A soundtrack album featuring McCreary's score for the episode was released digitally on the streaming service Amazon Music on September 15, 2022. McCreary said the album contained "virtually every second of score" from the episode. It was added to other music streaming services after the full first season was released.

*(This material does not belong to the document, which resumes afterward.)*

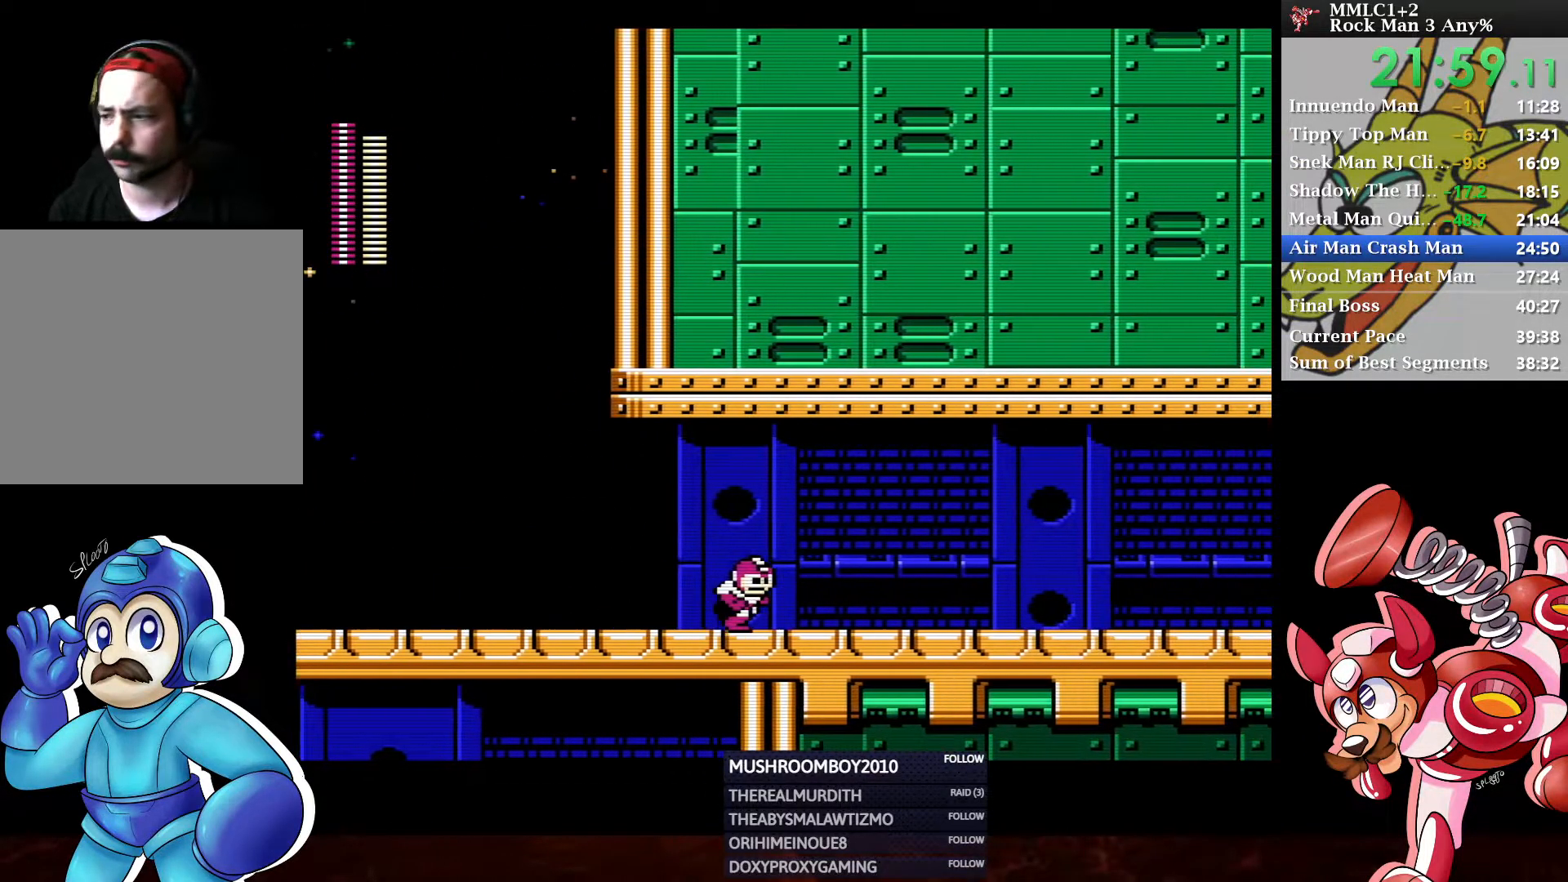
{"buttons": ["DPAD_RIGHT"], "left_stick": "center", "right_stick": "center", "events": [[50, "DPAD_RIGHT", "down"]]}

A CD featuring the episode's music is included in a limited edition box set collection for the season from Mondo, Amazon Music, and McCreary's label Sparks & Shadows. The box set was released on April 26, 2024, and includes a journal written by McCreary which details the creation of the episode's score. All music was composed by Bear McCreary:

Track listing
| No. | Title | Length |
|---|---|---|
| 1. | "Civil Unrest in the Island Kingdom" | 9:35 |
| 2. | "Adar Lord-father" | 4:26 |
| 3. | "A New Ore" | 8:41 |
| 4. | "The King in the Tower" | 7:50 |
| 5. | "Theo in the Shadows" | 6:43 |
| 6. | "A Plea to the Rocks" (featuring Sophia Nomvete) | 3:47 |
| 7. | "Father Figures" | 8:36 |
| 8. | "White Leaves" | 5:15 |
| Total length: |  | 54:53 |

== Release ==
"The Great Wave" premiered on Prime Video in the United States on September 16, 2022. It was released at the same time around the world, in more than 240 countries and territories. For two weeks leading up to the premiere of the second season on August 29, 2024, the first season was made available for free on the streaming service Samsung TV Plus in the US, Canada, Brazil, the United Kingdom, and Germany.

== Reception ==
=== Viewership ===
Whip Media, which tracks viewership data for the 21 million worldwide users of its TV Time app, calculated that for the week ending September 18, two days after the episode's debut, The Rings of Power was the third-highest original streaming series for US viewership behind Netflix's Cobra Kai and Disney+'s She-Hulk: Attorney at Law. JustWatch, a guide to streaming content with access to data from more than 20 million users around the world, placed the series sixth on its list of top 10 streaming series in the US for the week ending September 18. Nielsen Media Research, which records streaming viewership on US television screens, estimated that the series was watched for 988 million minutes during the week ending September 18. This was a drop from the previous two weeks, but the series moved up to second-place on the company's list of top streaming series and films, behind only Cobra Kai. Parrot Analytics determines audience "demand expressions" based on various data sources, including social media activity and comments on rating platforms. During the week ending September 23, the company calculated that The Rings of Power was 27.2 times more in demand than the average US streaming series, placing it tenth on the company's top 10 list for the week.

=== Critical response ===

Review aggregator website Rotten Tomatoes calculated that 84% of 32 critics reviews for the episode were positive, and the average of rated reviews was 6.7 out of 10. The website's critics consensus reads, "'The Great Wave' is an awkwardly sluggish mid-point for a season still searching for momentum, but the slow pacing doesn't wash away glittering virtues like awe-inspiring visuals and impressively detailed world-building."

== Companion media ==
An episode of the official aftershow Deadline's Inside the Ring: LOTR: The Rings of Power for "The Great Wave" was released on September 17, 2022. Hosted by Deadline Hollywoods Dominic Patten and Anthony D'Alessandro, it features exclusive "footage and insights" for the episode, plus interviews with cast members Córdova, Boniadi, Addai-Robinson, Gravelle, Muhafidin, and Baldry, as well as Yip, Doble, and dialect coach Leith McPherson. On October 14, The Official The Lord of the Rings: The Rings of Power Podcast was released on Amazon Music. Hosted by actress Felicia Day, the fourth episode is dedicated to "The Great Wave" and features Arthur, Nomvete, Payne, and McKay. On November 21, a bonus segment featuring behind-the-scenes footage from the episode was added to Prime Video's X-Ray feature as part of a series titled "The Making of The Rings of Power".